What this task involves>
Give back the whole listing exactly as written, pictures excluded.

Exercise data>
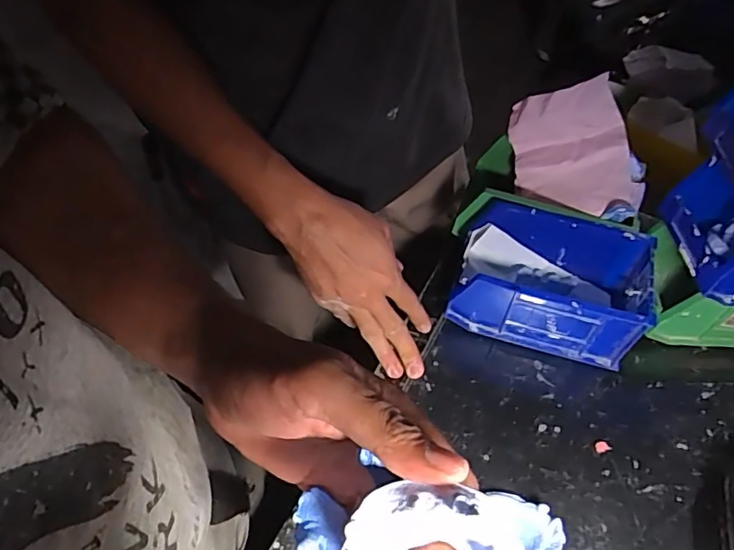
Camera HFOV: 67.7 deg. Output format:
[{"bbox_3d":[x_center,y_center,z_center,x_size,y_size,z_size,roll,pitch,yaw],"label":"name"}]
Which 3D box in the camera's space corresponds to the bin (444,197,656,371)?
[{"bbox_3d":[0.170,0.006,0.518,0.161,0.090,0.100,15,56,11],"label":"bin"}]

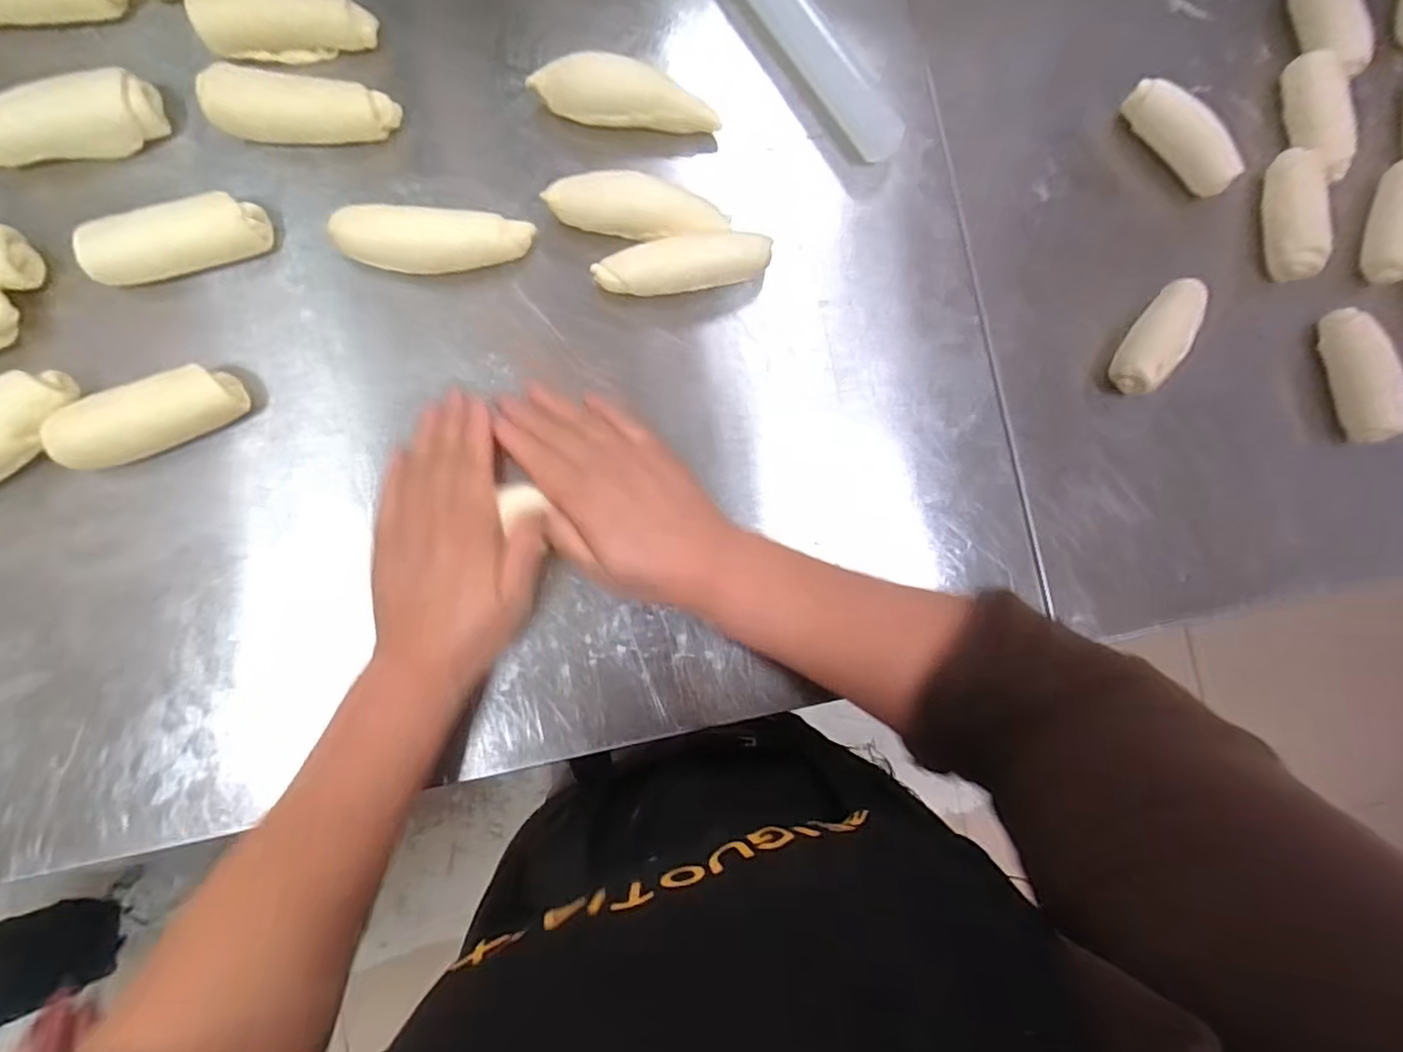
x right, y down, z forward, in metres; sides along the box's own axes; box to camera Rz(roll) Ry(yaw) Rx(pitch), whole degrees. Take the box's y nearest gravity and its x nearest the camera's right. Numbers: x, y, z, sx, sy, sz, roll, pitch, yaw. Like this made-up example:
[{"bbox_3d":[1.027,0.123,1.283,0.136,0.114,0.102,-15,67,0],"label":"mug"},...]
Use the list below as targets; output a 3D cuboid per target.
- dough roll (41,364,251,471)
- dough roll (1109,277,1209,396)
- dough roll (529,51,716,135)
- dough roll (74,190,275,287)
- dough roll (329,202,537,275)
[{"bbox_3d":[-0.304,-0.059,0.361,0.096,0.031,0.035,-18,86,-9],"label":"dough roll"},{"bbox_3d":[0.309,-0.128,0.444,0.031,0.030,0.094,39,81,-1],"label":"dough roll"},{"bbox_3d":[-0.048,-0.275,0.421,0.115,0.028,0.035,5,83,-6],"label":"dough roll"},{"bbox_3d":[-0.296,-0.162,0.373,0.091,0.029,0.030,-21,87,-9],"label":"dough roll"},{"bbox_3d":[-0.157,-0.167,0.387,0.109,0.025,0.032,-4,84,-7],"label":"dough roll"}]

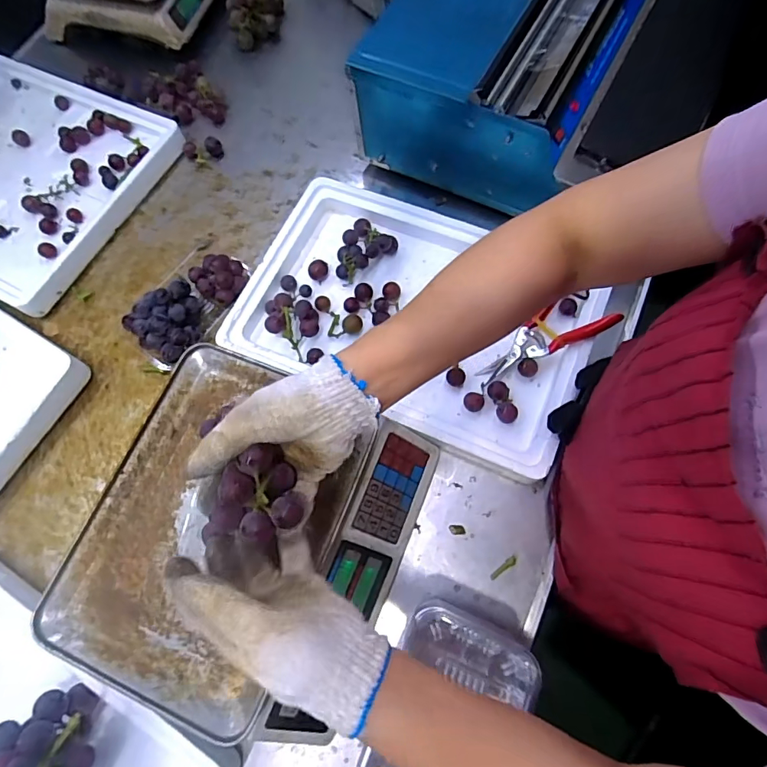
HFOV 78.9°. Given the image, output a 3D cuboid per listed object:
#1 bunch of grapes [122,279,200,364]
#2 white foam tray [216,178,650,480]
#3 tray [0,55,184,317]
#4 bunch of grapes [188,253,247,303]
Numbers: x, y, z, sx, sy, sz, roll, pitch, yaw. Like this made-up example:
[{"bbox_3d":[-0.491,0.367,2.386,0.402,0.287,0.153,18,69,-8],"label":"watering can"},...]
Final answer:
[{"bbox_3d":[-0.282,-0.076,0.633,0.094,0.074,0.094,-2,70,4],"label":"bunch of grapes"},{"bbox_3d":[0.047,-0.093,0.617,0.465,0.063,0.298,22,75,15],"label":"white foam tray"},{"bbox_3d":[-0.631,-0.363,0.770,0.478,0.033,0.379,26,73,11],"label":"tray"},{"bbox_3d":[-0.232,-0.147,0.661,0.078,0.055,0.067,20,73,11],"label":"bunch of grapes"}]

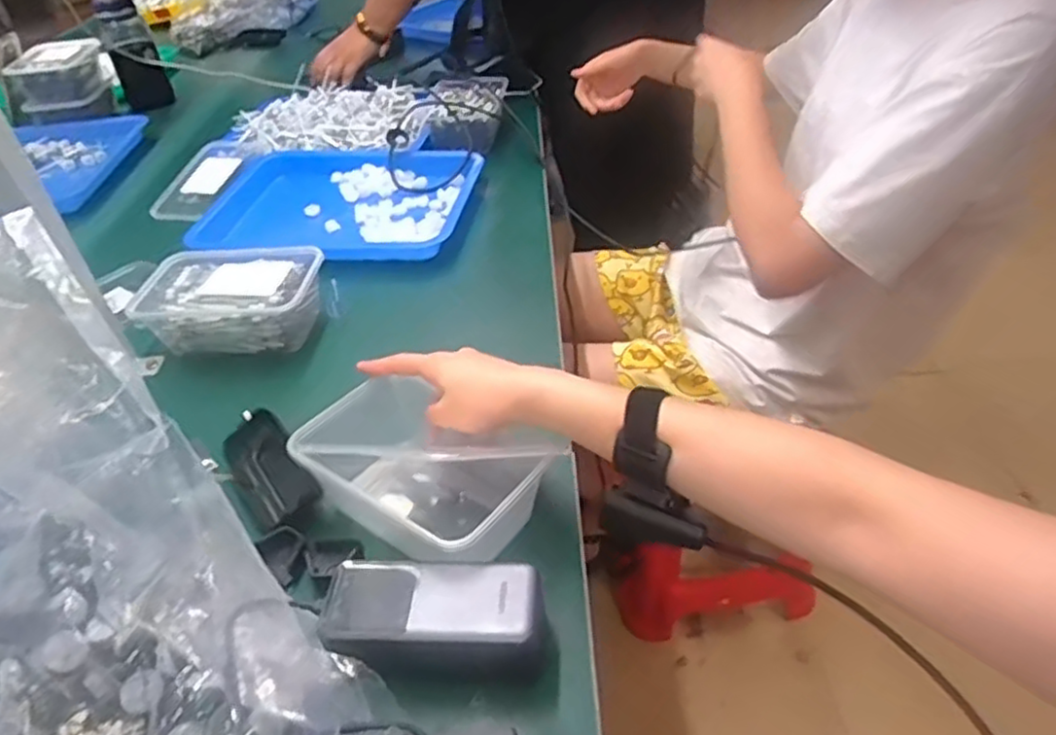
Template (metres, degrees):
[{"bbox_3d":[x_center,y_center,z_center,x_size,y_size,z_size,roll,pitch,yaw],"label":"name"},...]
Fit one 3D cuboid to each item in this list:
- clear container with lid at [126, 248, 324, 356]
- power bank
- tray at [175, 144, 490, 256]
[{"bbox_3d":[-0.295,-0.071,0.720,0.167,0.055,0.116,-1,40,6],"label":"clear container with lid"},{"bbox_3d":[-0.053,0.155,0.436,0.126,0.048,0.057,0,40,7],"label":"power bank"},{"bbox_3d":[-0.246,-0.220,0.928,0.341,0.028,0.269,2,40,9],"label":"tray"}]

Result>
Camera HFOV: 67.7 deg. Output format:
[{"bbox_3d":[x_center,y_center,z_center,x_size,y_size,z_size,roll,pitch,yaw],"label":"name"}]
Which 3D box in the camera's space corresponds to the bin (444,197,656,371)?
[{"bbox_3d":[0.170,0.006,0.518,0.161,0.090,0.100,15,56,11],"label":"bin"}]

x right, y down, z forward, in metres; sides along the box's own axes; box to camera Rz(roll) Ry(yaw) Rx(pitch), whole degrees. Take the box's y nearest gravity and its x nearest the camera's right. Numbers: x, y, z, sx, sy, sz, roll, pitch, yaw. Like this made-up example:
[{"bbox_3d":[1.027,0.123,1.283,0.136,0.114,0.102,-15,67,0],"label":"mug"},...]
Use the list below as targets; output a 3D cuboid per target.
- dough roll (41,364,251,471)
- dough roll (1109,277,1209,396)
- dough roll (529,51,716,135)
- dough roll (74,190,275,287)
- dough roll (329,202,537,275)
[{"bbox_3d":[-0.304,-0.059,0.361,0.096,0.031,0.035,-18,86,-9],"label":"dough roll"},{"bbox_3d":[0.309,-0.128,0.444,0.031,0.030,0.094,39,81,-1],"label":"dough roll"},{"bbox_3d":[-0.048,-0.275,0.421,0.115,0.028,0.035,5,83,-6],"label":"dough roll"},{"bbox_3d":[-0.296,-0.162,0.373,0.091,0.029,0.030,-21,87,-9],"label":"dough roll"},{"bbox_3d":[-0.157,-0.167,0.387,0.109,0.025,0.032,-4,84,-7],"label":"dough roll"}]

HFOV 78.9°. Given the image, output a 3D cuboid per listed object:
#1 bunch of grapes [122,279,200,364]
#2 white foam tray [216,178,650,480]
#3 tray [0,55,184,317]
#4 bunch of grapes [188,253,247,303]
Numbers: x, y, z, sx, sy, sz, roll, pitch, yaw. Like this made-up example:
[{"bbox_3d":[-0.491,0.367,2.386,0.402,0.287,0.153,18,69,-8],"label":"watering can"},...]
Final answer:
[{"bbox_3d":[-0.282,-0.076,0.633,0.094,0.074,0.094,-2,70,4],"label":"bunch of grapes"},{"bbox_3d":[0.047,-0.093,0.617,0.465,0.063,0.298,22,75,15],"label":"white foam tray"},{"bbox_3d":[-0.631,-0.363,0.770,0.478,0.033,0.379,26,73,11],"label":"tray"},{"bbox_3d":[-0.232,-0.147,0.661,0.078,0.055,0.067,20,73,11],"label":"bunch of grapes"}]

Template (metres, degrees):
[{"bbox_3d":[x_center,y_center,z_center,x_size,y_size,z_size,roll,pitch,yaw],"label":"name"},...]
Fit one 3D cuboid to each item in this list:
- clear container with lid at [126, 248, 324, 356]
- power bank
- tray at [175, 144, 490, 256]
[{"bbox_3d":[-0.295,-0.071,0.720,0.167,0.055,0.116,-1,40,6],"label":"clear container with lid"},{"bbox_3d":[-0.053,0.155,0.436,0.126,0.048,0.057,0,40,7],"label":"power bank"},{"bbox_3d":[-0.246,-0.220,0.928,0.341,0.028,0.269,2,40,9],"label":"tray"}]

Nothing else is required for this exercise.